▶ _Explore the material_:
1 - In the text about leaving Dana, for how long did the writer hold on to the hope of getting back together before starting to grieve in earnest?
2 - In the text about leaving Dana, copy everything from "Dana made it" down to "together was spectacular.".

======== Text under study ========

Dana made it clear that she did not want to work on our relationship, and I could not live in the same city with her and not obsess over whether I could abide by that decision and how and when to leave her alone.

Moving was a way to give her space to figure out her own shit while I figured out mine, without the need to check in with her every damn minute to take an emotional temperature. I don’t know if it was ever in her plan, but I thought that with time and distance, things would look different, that we might ultimately find our paths back to each other after an enormous amount of therapy on our own, because what we had together was spectacular.

I couldn’t imagine a lifetime of it just being over. I held on to that hope for about six months, and then I began to grieve in earnest. During that time, directly after I moved, we talked a few times, and then never again. And even in our discussions, it was never about how we were really doing, just catching up like ladies who lunch. It wasn’t a bad thing, but it was an adjustment.

I remember thinking, “this is not the Dana that I know… and that’s the point.”

I think the feeling of the rubber meeting the road in six months is relatively quick. At the time it felt interminable, but it wasn’t. Just a small part of the process in taking her from my reality to my past. The ghost that lives in my house, because I don’t lock her away and don’t care that she’s here. In a lot of ways, it’s comforting, because the memories that come up for me are of laughter and not of strife. I choose to block the bad parts and focus on the good.

======== Dataset records ========

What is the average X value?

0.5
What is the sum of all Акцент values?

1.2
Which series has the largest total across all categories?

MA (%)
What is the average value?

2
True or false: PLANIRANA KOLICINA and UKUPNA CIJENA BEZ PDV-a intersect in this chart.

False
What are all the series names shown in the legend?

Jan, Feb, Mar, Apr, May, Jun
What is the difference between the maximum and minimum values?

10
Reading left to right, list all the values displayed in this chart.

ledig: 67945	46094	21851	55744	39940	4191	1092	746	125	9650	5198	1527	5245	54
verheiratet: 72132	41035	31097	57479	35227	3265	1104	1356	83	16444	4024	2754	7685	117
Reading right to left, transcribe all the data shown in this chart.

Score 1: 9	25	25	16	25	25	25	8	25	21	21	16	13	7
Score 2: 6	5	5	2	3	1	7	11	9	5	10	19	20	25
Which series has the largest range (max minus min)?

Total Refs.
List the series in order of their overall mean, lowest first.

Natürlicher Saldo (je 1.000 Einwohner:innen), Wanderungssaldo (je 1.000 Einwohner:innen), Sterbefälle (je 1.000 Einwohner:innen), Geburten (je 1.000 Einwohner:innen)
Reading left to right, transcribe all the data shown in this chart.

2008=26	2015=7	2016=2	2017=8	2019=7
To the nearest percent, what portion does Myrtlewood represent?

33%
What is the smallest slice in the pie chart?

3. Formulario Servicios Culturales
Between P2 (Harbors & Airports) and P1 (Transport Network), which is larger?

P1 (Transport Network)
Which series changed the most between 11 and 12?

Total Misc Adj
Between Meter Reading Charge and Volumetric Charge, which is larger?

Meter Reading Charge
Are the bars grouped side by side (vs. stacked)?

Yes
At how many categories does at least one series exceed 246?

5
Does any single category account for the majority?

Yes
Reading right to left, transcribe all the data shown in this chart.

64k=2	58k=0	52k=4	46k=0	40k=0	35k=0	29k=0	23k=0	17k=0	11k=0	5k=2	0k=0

========

▶ _Expected outputs_:
1 - About six months.

2 -
Dana made it clear that she did not want to work on our relationship, and I could not live in the same city with her and not obsess over whether I could abide by that decision and how and when to leave her alone.

Moving was a way to give her space to figure out her own shit while I figured out mine, without the need to check in with her every damn minute to take an emotional temperature. I don’t know if it was ever in her plan, but I thought that with time and distance, things would look different, that we might ultimately find our paths back to each other after an enormous amount of therapy on our own, because what we had together was spectacular.